Die Stadt, in der mittlerweile rund 800.000 Menschen leben, ist die letzte größere in Darfur, in der die sudanesischen Regierungstruppen noch weitgehend die Kontrolle haben. Nun warnen Experten, Diplomaten und Hilfsorganisationen: Der Kampf um die Kontrolle über El Fasher scheint allen Anzeichen nach bevorzustehen. Hunderttausende Menschen wären dann bedroht.
„Das Einzige, worauf wir hoffen können, ist, dass die RSF sich nicht verhält wie die RSF“, sagt Nathaniel Raymond, Leiter des Humanitarian Research Lab. Denn die Miliz wird immer wieder im Zusammenhang mit schweren Menschenrechtsverbrechen genannt - Vergewaltigungen und Versklavung, willkürliche Erschießungen, Folter und Plünderungen.
Etwa in West-Darfur, wo der RSF Massaker an der Volksgruppe der Massalit vorgeworfen werden. In einem am Donnerstag veröffentlichten Bericht der Menschenrechtsorganisation Human Rights Watch ist von ethnischen Säuberungen die Rede. Das Ausmaß des Tötens an Zivilisten führe zu der Frage, ob die RSF alle oder einen großen Teil der Massalit töten wolle, so die Organisation. Dies würde auf einen möglichen Völkermord hinweisen.
Wenn die RSF die Kontrolle über El Fasher erhalte, dann sei ein weiteres Massaker programmiert, warnt Hala al-Karib von der Fraueninitiative am Horn von Afrika, einer zivilgesellschaftlichen Organisation. „Wir sind zutiefst besorgt um die Frauen unseres Netzwerks vor Ort“, sagt sie. Bedroht sieht sie auch die Menschen im Flüchtlingslager Zamzam, dem zweitgrößten Darfurs. Es liegt etwa zwölf Kilometer von El Fasher entfernt.
Das Darfur Netzwerk für Menschenrechte, eine weitere zivilgesellschaftliche Organisation in Darfur, spricht von einem Klima der Angst und Verunsicherung. In Darfur sind die Erinnerungen an schlimmste Gräueltaten vor 20 Jahren sehr lebendig. Viele fürchten, die Geschichte könnte sich wiederholen. Damals nahm der Internationale Strafgerichtshof (ICC) ein Verfahren wegen mutmaßlichen Völkermords auf.
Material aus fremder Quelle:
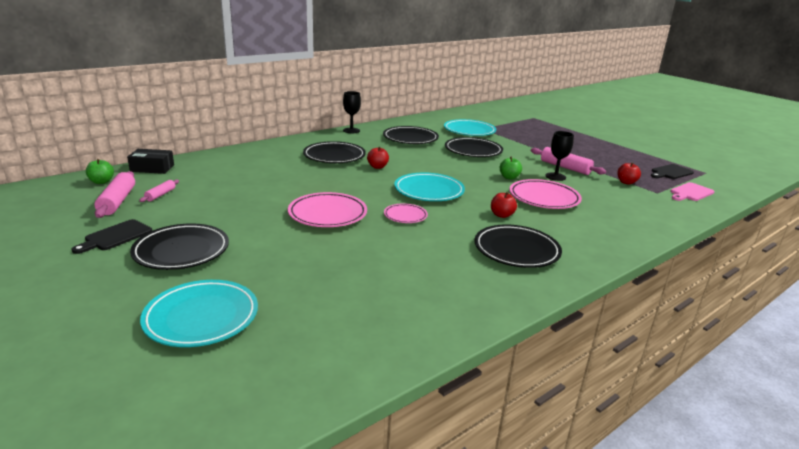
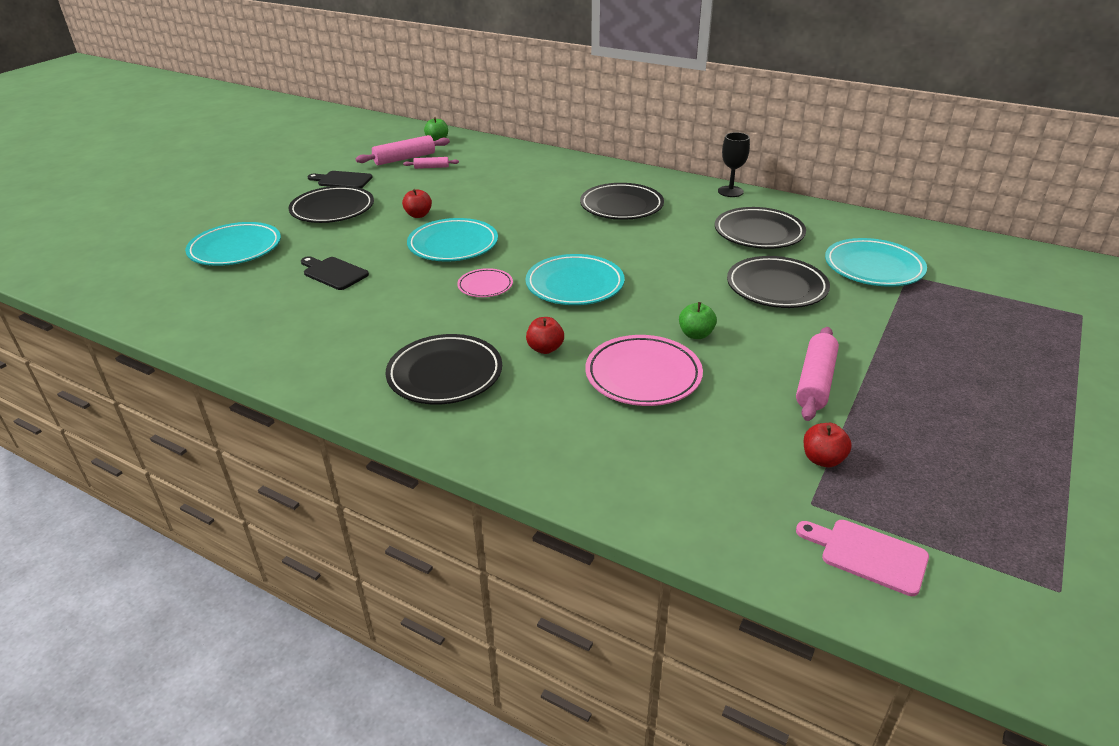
camera: 70 degrees right, 10 degrees up
(152, 168) = (485, 145): black box -> none
(327, 214) = (453, 245): pink plate -> turquoise plate
(377, 167) = (618, 237): red apple -> red apple (418, 215)
(555, 176) = (753, 376): black goblet -> none
(670, 172) = (974, 525): black cutting board -> black cutting board (333, 273)

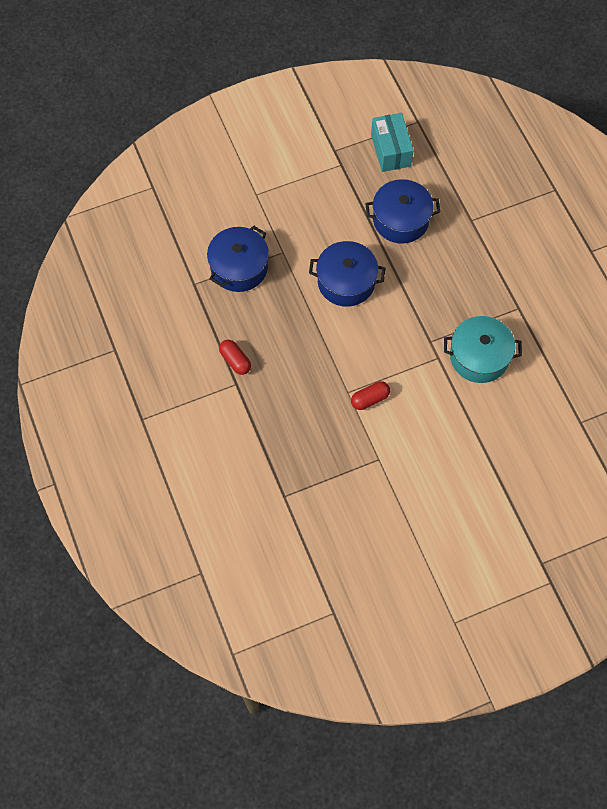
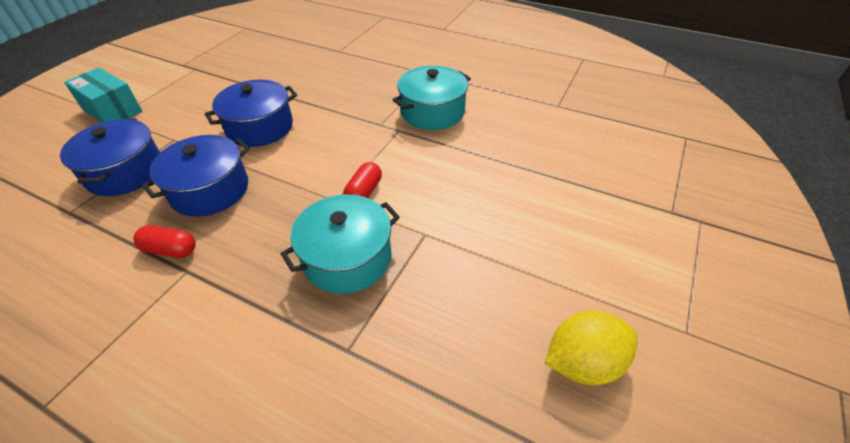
camera: 40 degrees left, 20 degrees down
(323, 441) = (347, 258): none -> turquoise pot
(387, 592) = (583, 363): none -> yellow lemon
(390, 150) = (235, 46): turquoise box -> turquoise box (112, 111)
(401, 220) = (278, 73): blue pot -> blue pot (210, 190)

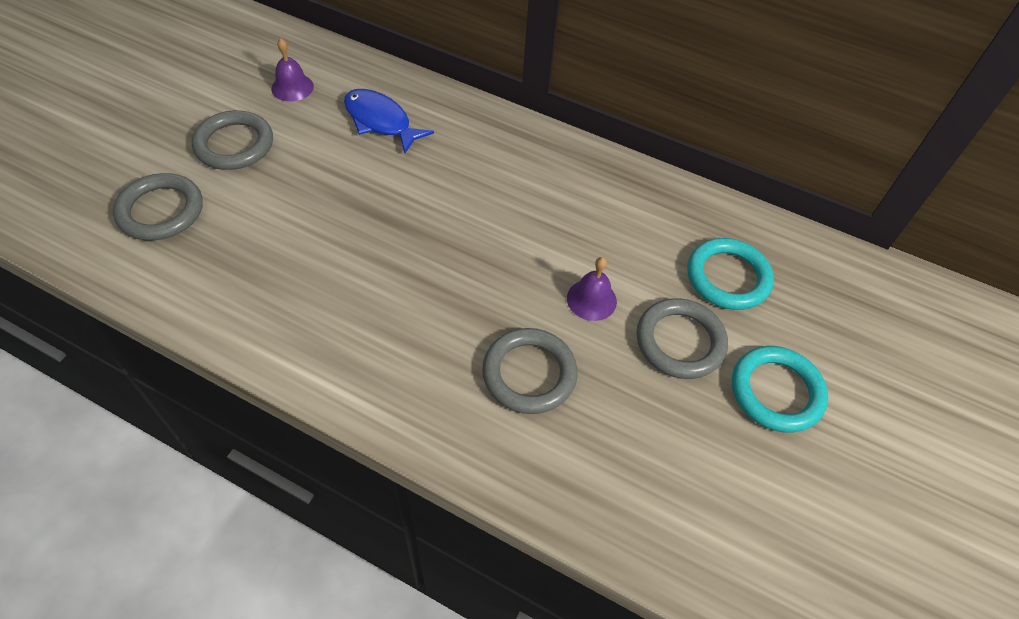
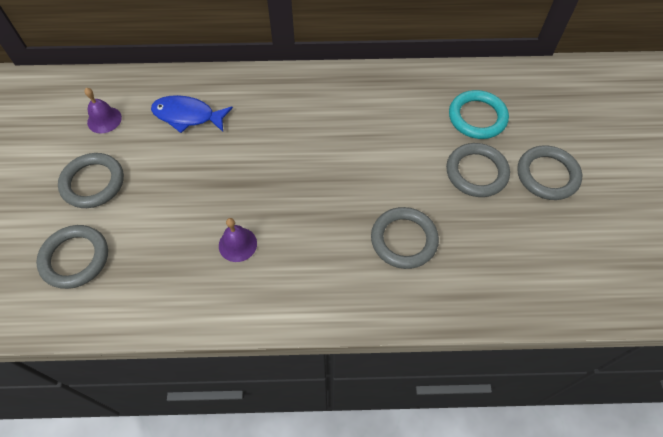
camera: 25 degrees left, 5 degrees up
(591, 299) = (409, 172): purple bell -> purple bell (237, 244)
(776, 391) = (547, 175): turquoise ring -> grey ring

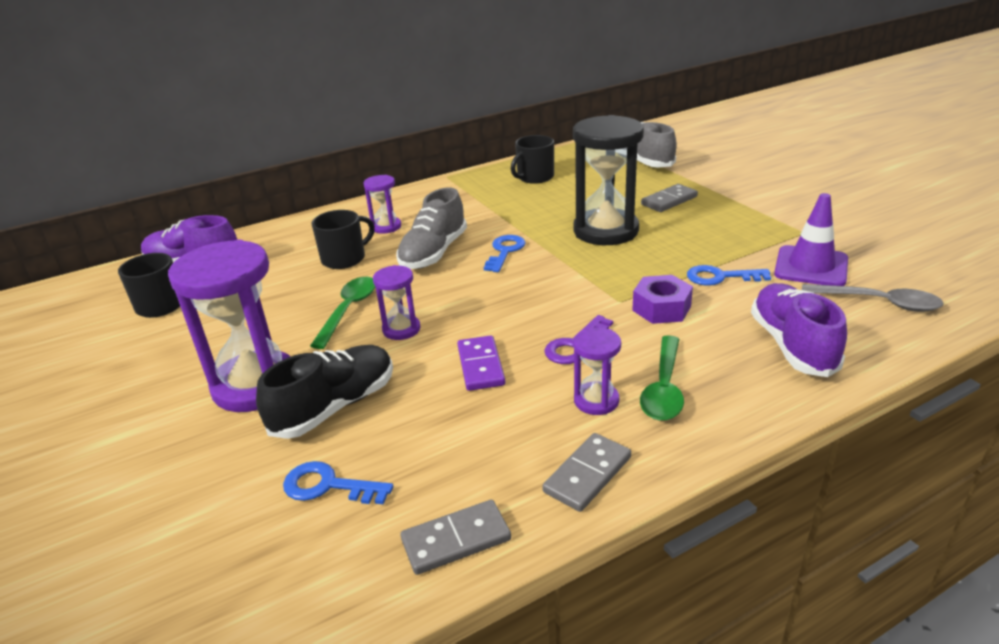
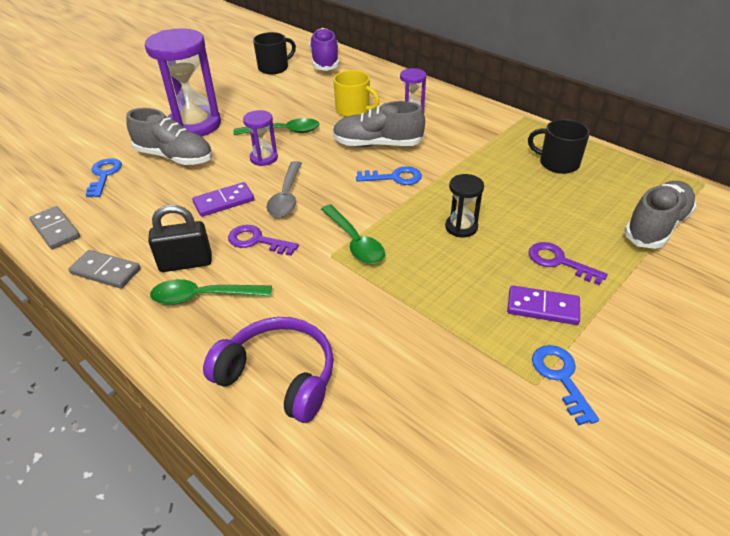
camera: 70 degrees right, 10 degrees up
(335, 407) = (174, 157): black shoe -> grey shoe
(345, 258) = (353, 110): black mug -> yellow mug
(596, 401) = (186, 263): purple hourglass -> black padlock
(604, 285) = (355, 242): none -> green spoon
(606, 231) = (461, 227): black hourglass -> black hourglass, size x0.49
(661, 308) = (324, 282): purple nut -> none
(669, 201) = (559, 262): grey domino -> purple key
(720, 277) = (396, 316): blue key -> blue key (560, 377)
(721, 216) = (542, 307): none -> purple domino
(792, 345) = (279, 376): purple shoe -> purple headphones
(811, 267) = (446, 391): purple traffic cone -> none
(878, 303) = (381, 454): grey spoon -> grey spoon (286, 196)

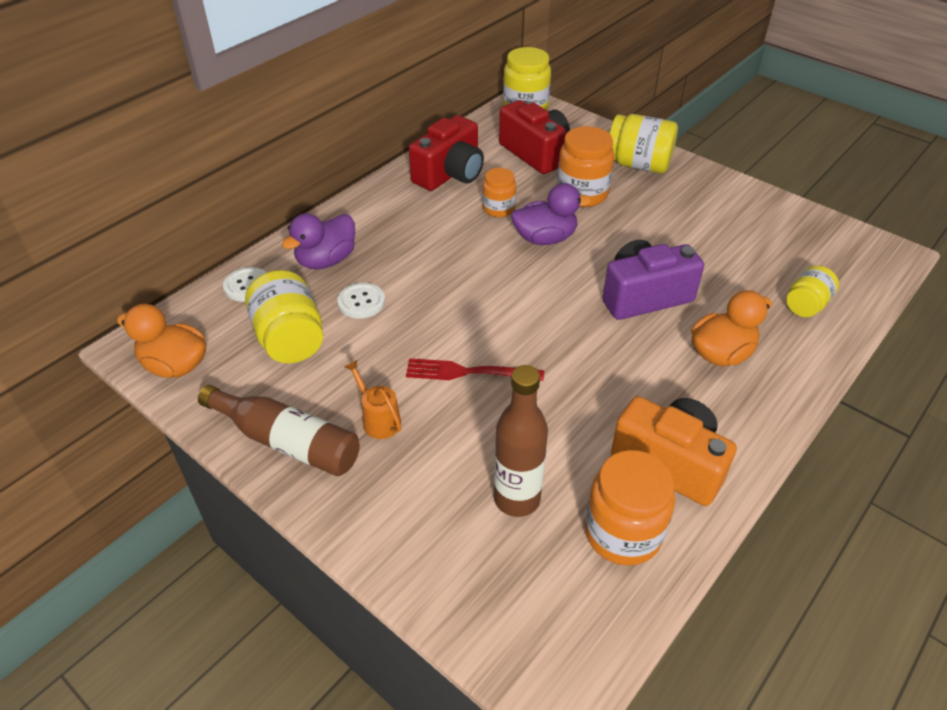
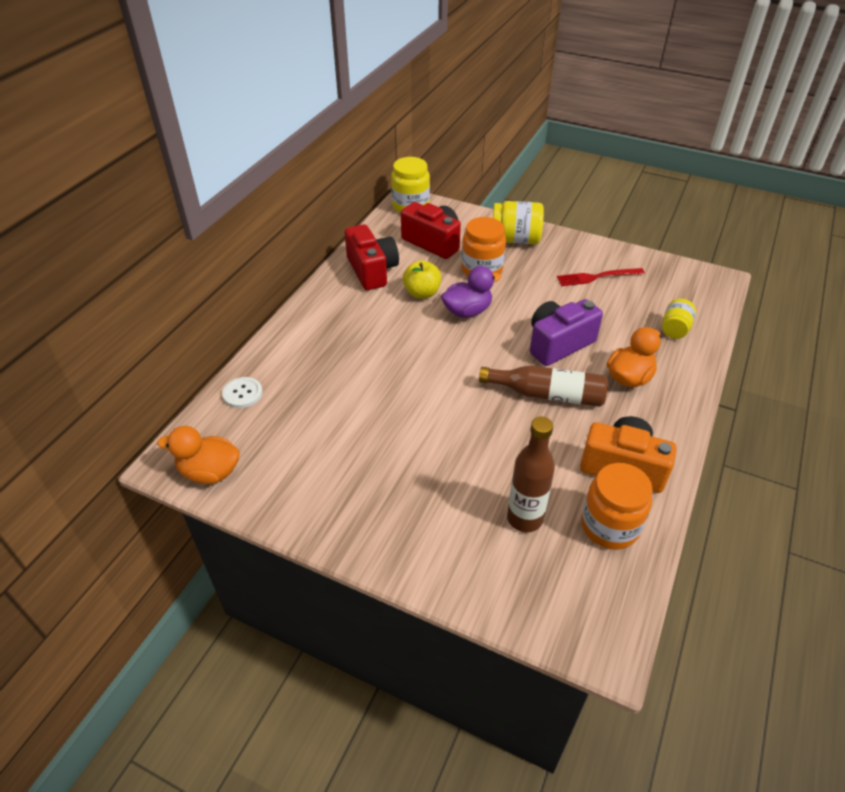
camera: 15 degrees left, 0 degrees up
(287, 441) = (330, 514): brown bottle -> brown bottle (547, 394)
(290, 339) = (297, 431): yellow jar -> none
(326, 260) = (300, 360): purple duck -> none
(361, 302) = (343, 389): white button -> none
(378, 419) = (395, 480): orange watering can -> none
(450, 174) = (372, 270): red camera -> red camera turned 45 degrees counterclockwise
(467, 372) = (449, 429): red fork -> red fork (596, 277)
(498, 209) = (422, 293): orange jar -> yellow apple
Auch der damalige Konflikt hatte eine ethnische Komponente: Arabische Milizen, die später in der RSF aufgingen, töteten Menschen der Volksgruppen der Massalit, Zaghawa und Fur.
ICC-Chefankläger Karim Khan sagte dem UN-Sicherheitsrat Ende Januar, sein Büro sehe Hinweise auf Kriegsverbrechen bei beiden Konfliktparteien. Khan beklagte das Klima der Straflosigkeit im Sudan: „Ohne Gerechtigkeit für die vergangenen Gräueltaten verurteilen wir die heutige Generation - und wenn wir jetzt nichts tun, verdammen wir künftige Generationen, das gleiche Schicksal zu erleiden.“
Vor allem das Leben vieler kleiner Kinder ist bereits in Gefahr. Lebensmittel werden knapp oder sind angesichts hoher Preise unerschwinglich. Kämpfe in El Fasher könnten eine humanitäre Katastrophe auslösen, fürchtet Shewit Woldemichael vom Thinktank International Crisis Group.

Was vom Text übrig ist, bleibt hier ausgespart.